On January 9 this year, she stole $210 worth of items from another Melbourne Kmart.
Three days later, she threw a full 1.25 litre bottle of drink at a Coles employee at Northland Shopping Centre in Preston, and tried to throw a metal news stand at them, after a worker asked to see her bags.
She then threw the news stand at a window, shattering the glass, before grabbing a male employee around the neck — piercing his skin with her fingernails — after he told her she could not do what she was doing.
On May 13, Charles-Roberts verbally abused police as they attempted to handcuff one of five women she was with at Northland Shopping Centre, before she was also arrested.
On July 8, she and a co-accused stole a Toyota Kluger from a house in Mooroopna and then filled it with $50 worth of petrol stolen from a service station in Barnawartha.

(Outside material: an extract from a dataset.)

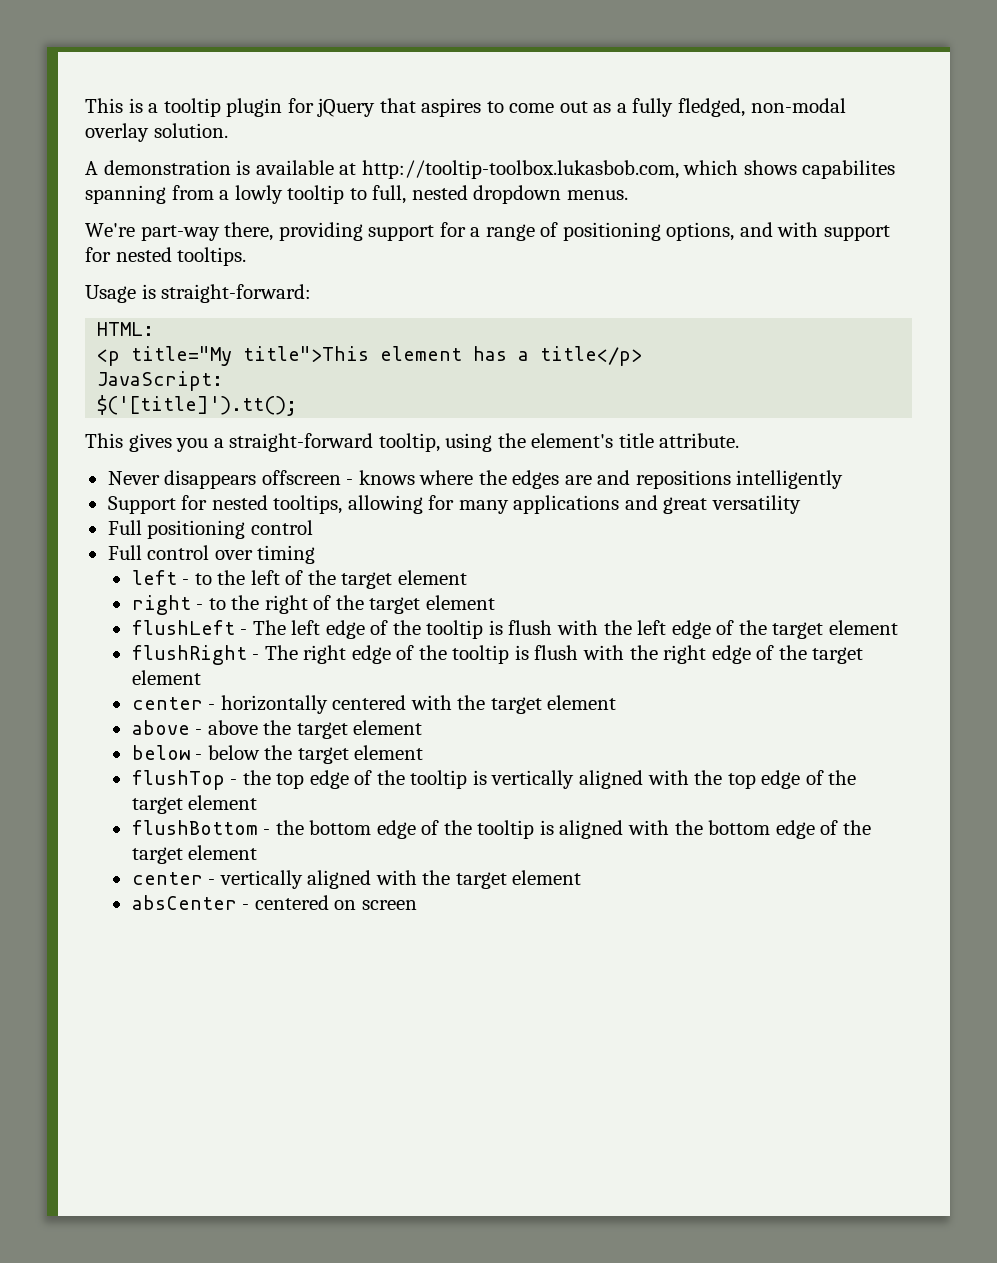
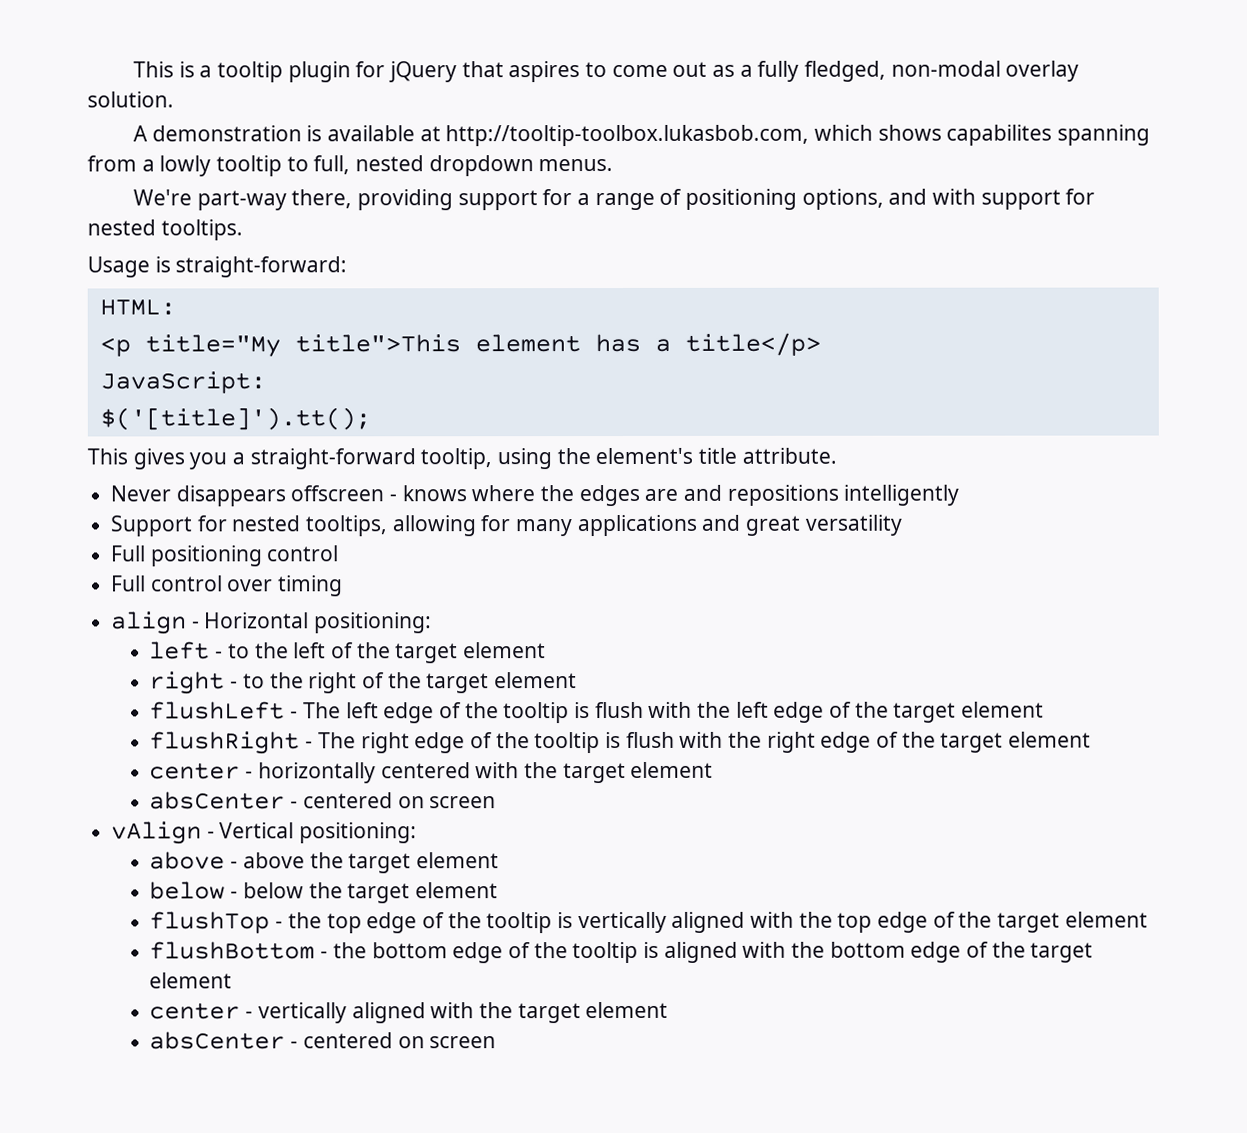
(316, 554) none -> [111,611,433,635] // align - Horizontal positioning:
(617, 702) none -> [149,791,497,810] [111,821,418,845] // absCenter - centered on screen // vAlign - Vertical positioning:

When she was interviewed after being arrested eight days later, she told police she “blacked out and can’t remember the offending”, Leading Senior Constable Cole said.
On June 14, Charles-Roberts stole a $105 bottle of vodka from Coles Liquorland in Vaughan St, Shepparton.
Charles-Roberts’ solicitor told the court her client had a transient childhood, and described it as one of “significant disadvantage”.
She said this related to Charles-Roberts’ culpability in the way she reacted to different situations, because she had only been shown reactions of violence by others since childhood.
The solicitor said Charles-Roberts had “rage blackouts where she did not know how to stop”, but knew afterwards that what she had done was wrong.
She also said she had been in a relationship with one of the co-accused from several of the Melbourne incidents, but that had ended now.
The solicitor said there had also been methamphetamine and GHB drug use during the period of offending.
She said Charles-Roberts had moved to lived with her grandmother in Mooroopna about two months ago.
The defence solicitor said that while her client’s offending was serious — “particularly the violent outbursts towards people doing their jobs” — she regretted what had happened.
Magistrate Ian Watkins said he was troubled by what had caused Charles-Roberts’ anger, and ordered a Forensicare report to be done before she returns to court in October.